Hello James,
On 3/6/2017 3:28 AM, James Morse wrote:
On 28/02/17 19:43, Baicar, Tyler wrote:
On 2/24/2017 3:42 AM, James Morse wrote:
On 21/02/17 21:22, Tyler Baicar wrote:
Currently external aborts are unsupported by the guest abort
handling. Add handling for SEAs so that the host kernel reports
SEAs which occur in the guest kernel.
diff --git a/arch/arm64/mm/fault.c b/arch/arm64/mm/fault.c
index b2d57fc..403277b 100644
--- a/arch/arm64/mm/fault.c
+++ b/arch/arm64/mm/fault.c
@@ -602,6 +602,24 @@ static const char *fault_name(unsigned int esr)
}
/*
+ * Handle Synchronous External Aborts that occur in a guest kernel.
+ */
+int handle_guest_sea(unsigned long addr, unsigned int esr)
+{
+ if(IS_ENABLED(HAVE_ACPI_APEI_SEA)) {
+ nmi_enter();
+ ghes_notify_sea();
+ nmi_exit();
This nmi stuff was needed for synchronous aborts that may have interrupted
APEI's interrupts-masked code. We want to avoid trying to take the same set of
locks, hence taking the in_nmi() path through APEI. Here we know we interrupted
a guest, so there is no risk that we have interrupted APEI on the host.

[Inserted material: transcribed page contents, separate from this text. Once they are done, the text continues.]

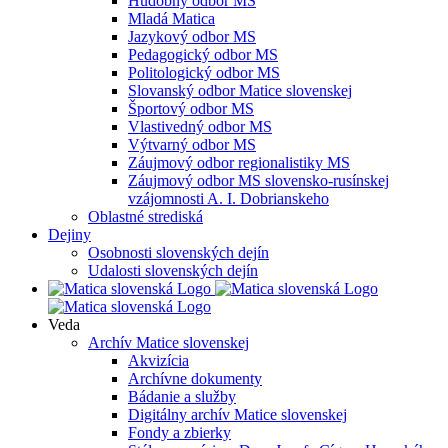
Hudobný odbor MS
Mladá Matica
Jazykový odbor MS
Pedagogický odbor MS
Politologický odbor MS
Slovanský odbor Matice slovenskej
Športový odbor MS
Vlastivedný odbor MS
Výtvarný odbor MS
Záujmový odbor regionalistiky MS
Záujmový odbor MS slovensko-rusínskej
vzájomnosti A. I. Dobrianskeho
Oblastné strediská
Dejiny
Osobnosti slovenských dejín
Udalosti slovenských dejín
Veda
Archív Matice slovenskej
Akvizícia
Archívne dokumenty
Bádanie a služby
Digitálny archív Matice slovenskej
Fondy a zbierky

ghes_notify_sea() can safely take the normal path.
Makes sense, I can remove the nmi_* calls here.
Just occurs to me: if we do this we need to add the rcu_read_lock() in
ghes_notify_sea() as its not protected by the rcu/nmi weirdness.
True, would you suggest leaving these nmi_* calls or adding the rcu_*
calls? And since that's only needed for this KVM case, shouldn't the
rcu_* calls just replace the nmi_* calls here (outside of ghes_notify_sea)?